Get all hands on deck for the day of the auction
It's go time. You've got amazing items donated, and fingers are crossed that you're going to sell out. Here's what you'll need day-of to ensure everything runs as smooth as a freshwater lake at sunrise:
- Donated auction items (obvi, but had to mention for good measure)
- List of all auction items
- Item displays and decorations
- Bid sheets and item descriptions
- Pens and clipboards
- Volunteer list assignments with contact information
- Payment processing devices (cash, card, Apple Pay—the more ways, the better)
When the auction closes, winners will be scampering to gather their winnings and head home, so make sure you have an appropriate volunteer-to-item ratio (1 volunteer for every 30 items is a good place to start). How you organize checkout is up to you, but organization is key.

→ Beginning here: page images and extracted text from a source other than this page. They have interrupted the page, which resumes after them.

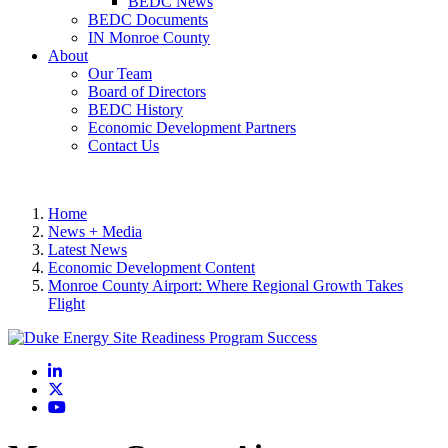
BEDC News
BEDC Documents
IN Monroe County
About
Our Team
Board of Directors
BEDC History
Economic Development Partners
Contact Us
Home
News + Media
Latest News
Economic Development Content
Monroe County Airport: Where Regional Growth Takes
Flight
LinkedIn
X
YouTube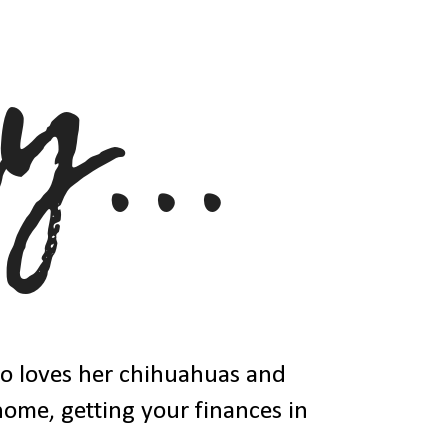
ho loves her chihuahuas and
 home, getting your finances in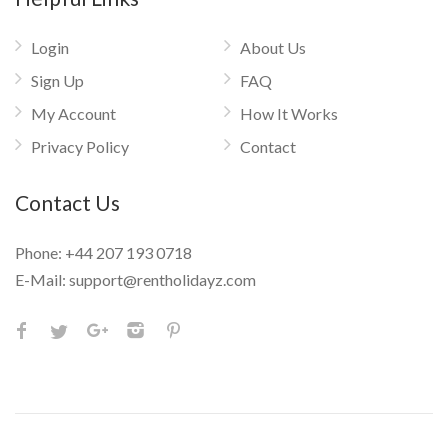
Login
About Us
Sign Up
FAQ
My Account
How It Works
Privacy Policy
Contact
Contact Us
Phone:
+44 207 193 0718
E-Mail:
support@rentholidayz.com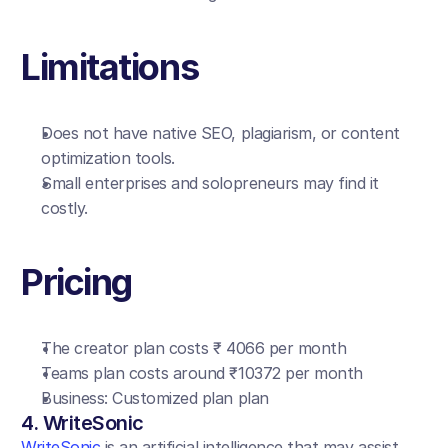
Limitations
Does not have native SEO, plagiarism, or content 
optimization tools.
Small enterprises and solopreneurs may find it 
costly.
Pricing
The creator plan costs ₹ 4066 per month
Teams plan costs around ₹10372 per month
Business: Customized plan plan
4. WriteSonic
WriteSonic
 is an artificial intelligence that may assist 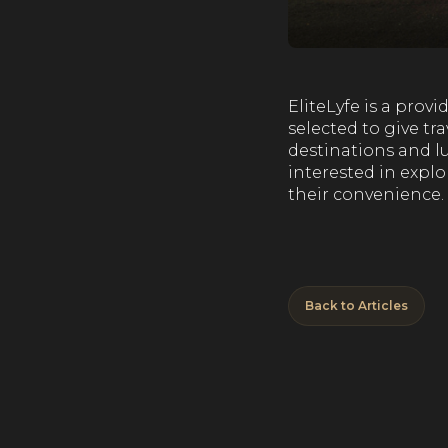
EliteLyfe is a pro
selected to give tr
destinations and lu
interested in explo
their convenience.
Back to Articles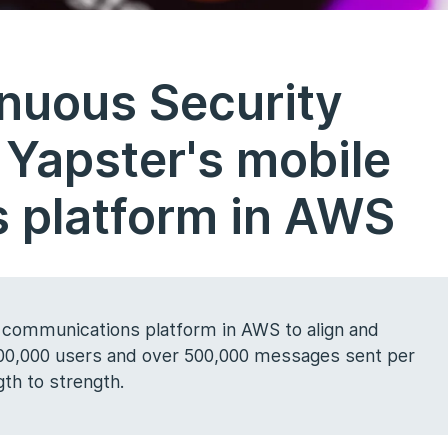
inuous Security
 Yapster's mobile
 platform in AWS
 communications platform in AWS to align and
 800,000 users and over 500,000 messages sent per
th to strength.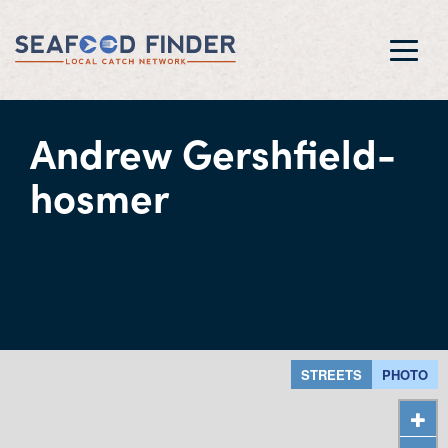
Toggl
navig
Andrew Gershfield-
hosmer
STREETS
PHOTO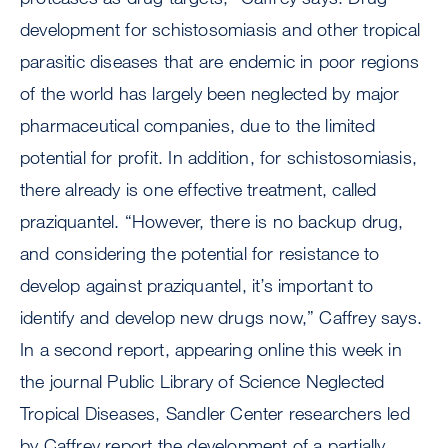
development for schistosomiasis and other tropical
parasitic diseases that are endemic in poor regions
of the world has largely been neglected by major
pharmaceutical companies, due to the limited
potential for profit. In addition, for schistosomiasis,
there already is one effective treatment, called
praziquantel. “However, there is no backup drug,
and considering the potential for resistance to
develop against praziquantel, it’s important to
identify and develop new drugs now,” Caffrey says.
In a second report, appearing online this week in
the journal Public Library of Science Neglected
Tropical Diseases, Sandler Center researchers led
by Caffrey report the development of a partially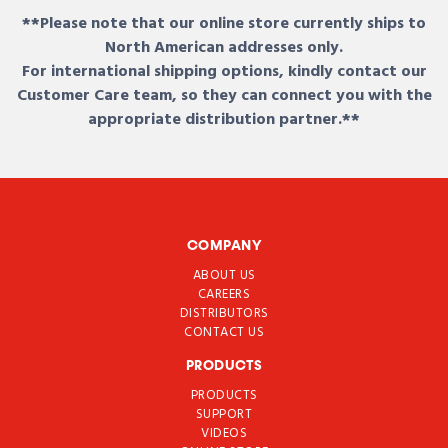
**Please note that our online store currently ships to
North American addresses only.
For international shipping options, kindly contact our
Customer Care team, so they can connect you with the
appropriate distribution partner.**
COMPANY
ABOUT US
CAREERS
DISTRIBUTORS
CONTACT US
PRODUCTS
PRODUCTS
SUPPORT
VIDEOS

While all the winners will be super excited, remember that there's gonna be a ton of folks who lost out on a bid, so provide an alternate opportunity for them to donate and feel great. Make an announcement that winning bidders aren't the only champions at the event; donations toward the mission are still needed and appreciated.
After all, this is a fundraising event! Make sure you leverage all of your event attendees and make soft appeals toward the end of the night.
Follow up with winning bidders to create lasting relationships
Now that the event is over, it's time to make follow-up a priority. In the same way that you plan on following up with event attendees, you'll want to segment out auction winners to thank them for their donation and provide tax-deductible information.
If the winning bidder is new to your nonprofit, this is a perfect opportunity to nurture the relationship by including valuable information about your nonprofit. Include a recent blog post or case study, so they become familiar with your work. Add them to an email nurture stream to keep them engaged over time with the intent to get them to donate again and eventually become a recurring donor.
And that's all, folks! Now that you're a silent auction savant, you're ready to plan the most wildly successful silent auction ever. May the funds be forever in your favor.